What is expected: Each line below from the one containing "co-op housing in Canada." through the one containing "even non-traditional, partnerships." is to be given again exactly, and no line outside that span.

Task inputs:
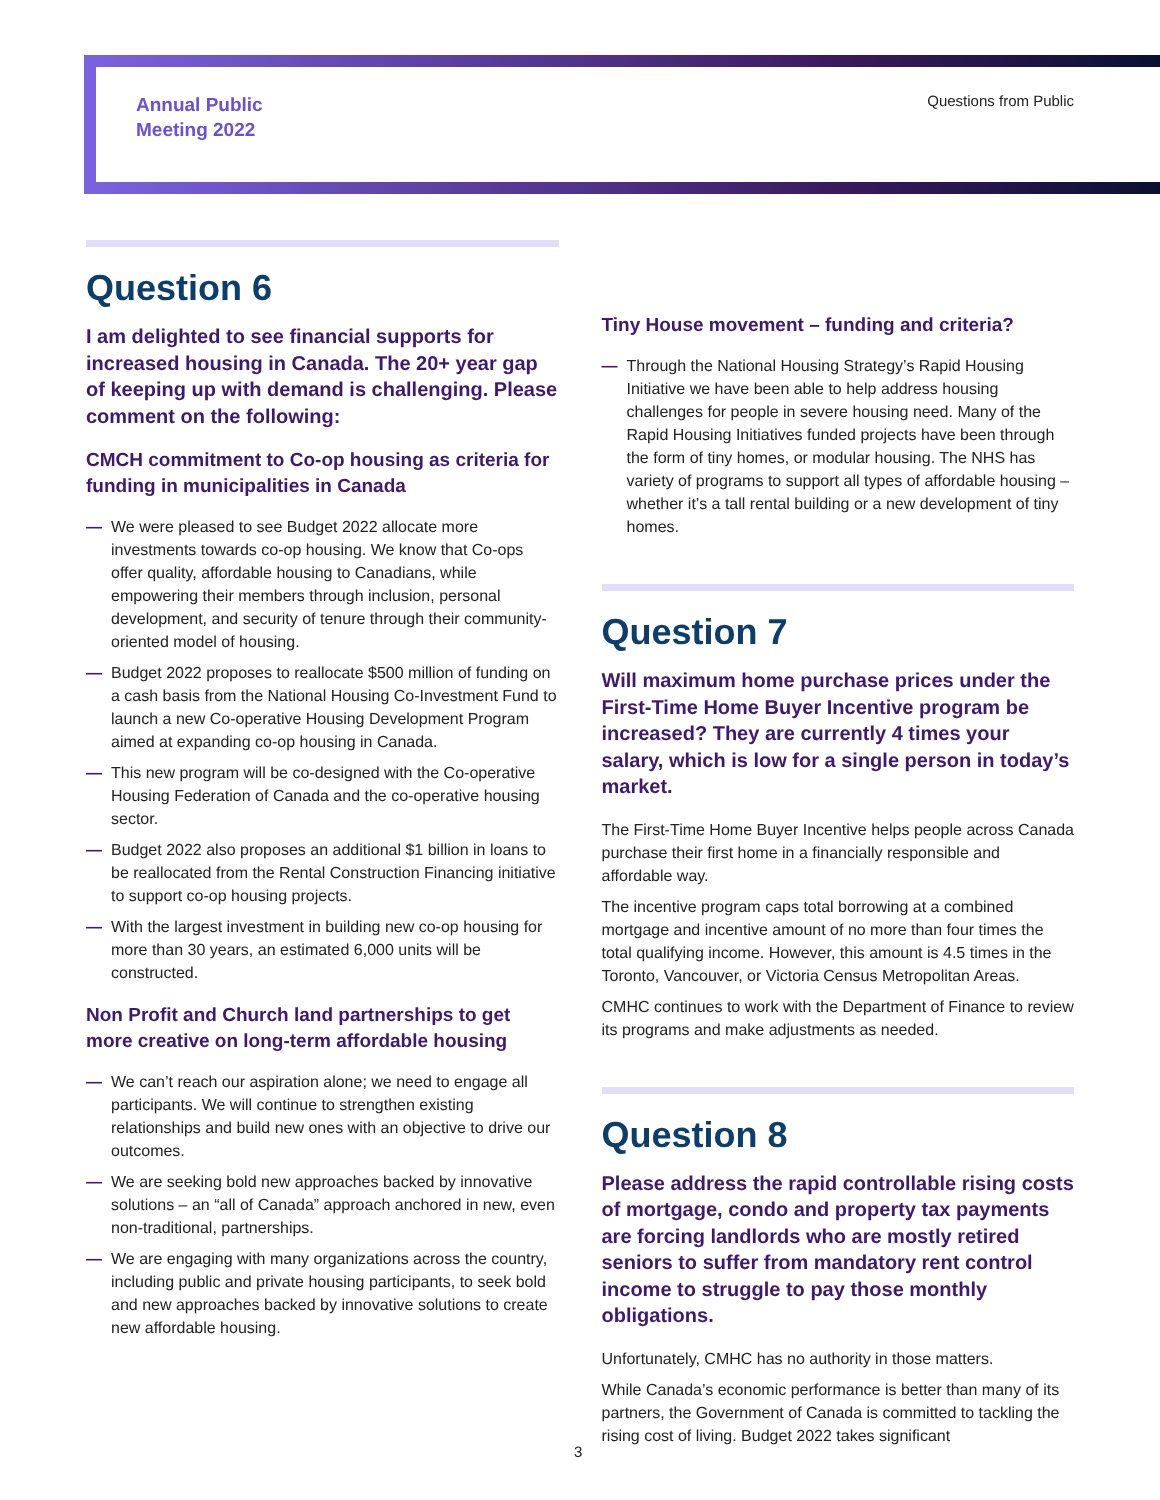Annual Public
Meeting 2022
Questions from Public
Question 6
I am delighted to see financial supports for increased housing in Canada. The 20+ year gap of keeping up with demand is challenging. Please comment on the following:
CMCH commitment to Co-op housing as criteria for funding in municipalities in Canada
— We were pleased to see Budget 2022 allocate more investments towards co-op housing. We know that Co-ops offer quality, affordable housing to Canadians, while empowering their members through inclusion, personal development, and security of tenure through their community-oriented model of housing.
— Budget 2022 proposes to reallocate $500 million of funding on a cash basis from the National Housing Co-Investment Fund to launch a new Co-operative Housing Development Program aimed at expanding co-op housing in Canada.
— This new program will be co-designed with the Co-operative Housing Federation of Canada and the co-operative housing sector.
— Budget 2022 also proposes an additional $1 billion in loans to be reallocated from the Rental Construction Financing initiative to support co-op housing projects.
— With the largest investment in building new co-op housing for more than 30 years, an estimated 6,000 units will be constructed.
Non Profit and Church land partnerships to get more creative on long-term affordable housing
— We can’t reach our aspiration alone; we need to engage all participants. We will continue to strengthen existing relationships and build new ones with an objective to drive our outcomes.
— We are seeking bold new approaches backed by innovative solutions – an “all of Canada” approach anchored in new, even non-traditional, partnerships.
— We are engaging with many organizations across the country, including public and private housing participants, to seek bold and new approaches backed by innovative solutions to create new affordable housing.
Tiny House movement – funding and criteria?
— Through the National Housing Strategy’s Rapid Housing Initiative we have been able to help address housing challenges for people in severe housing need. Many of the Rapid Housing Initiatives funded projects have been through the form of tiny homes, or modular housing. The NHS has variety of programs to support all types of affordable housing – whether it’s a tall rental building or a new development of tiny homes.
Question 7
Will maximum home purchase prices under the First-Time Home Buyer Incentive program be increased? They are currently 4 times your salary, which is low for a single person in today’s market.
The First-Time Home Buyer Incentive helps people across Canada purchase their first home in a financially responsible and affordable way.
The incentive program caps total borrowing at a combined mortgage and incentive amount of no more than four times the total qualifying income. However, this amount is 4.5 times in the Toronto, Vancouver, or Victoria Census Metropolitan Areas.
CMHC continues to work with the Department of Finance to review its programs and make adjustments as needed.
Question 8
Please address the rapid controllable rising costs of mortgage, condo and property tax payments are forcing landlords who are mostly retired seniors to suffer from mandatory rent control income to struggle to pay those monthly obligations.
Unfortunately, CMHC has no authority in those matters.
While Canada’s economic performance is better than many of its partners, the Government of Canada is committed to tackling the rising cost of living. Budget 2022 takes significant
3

Your solution:
— Budget 2022 proposes to reallocate $500 million of funding on a cash basis from the National Housing Co-Investment Fund to launch a new Co-operative Housing Development Program aimed at expanding co-op housing in Canada.
— This new program will be co-designed with the Co-operative Housing Federation of Canada and the co-operative housing sector.
— Budget 2022 also proposes an additional $1 billion in loans to be reallocated from the Rental Construction Financing initiative to support co-op housing projects.
— With the largest investment in building new co-op housing for more than 30 years, an estimated 6,000 units will be constructed.
Non Profit and Church land partnerships to get more creative on long-term affordable housing
— We can’t reach our aspiration alone; we need to engage all participants. We will continue to strengthen existing relationships and build new ones with an objective to drive our outcomes.
— We are seeking bold new approaches backed by innovative solutions – an “all of Canada” approach anchored in new, even non-traditional, partnerships.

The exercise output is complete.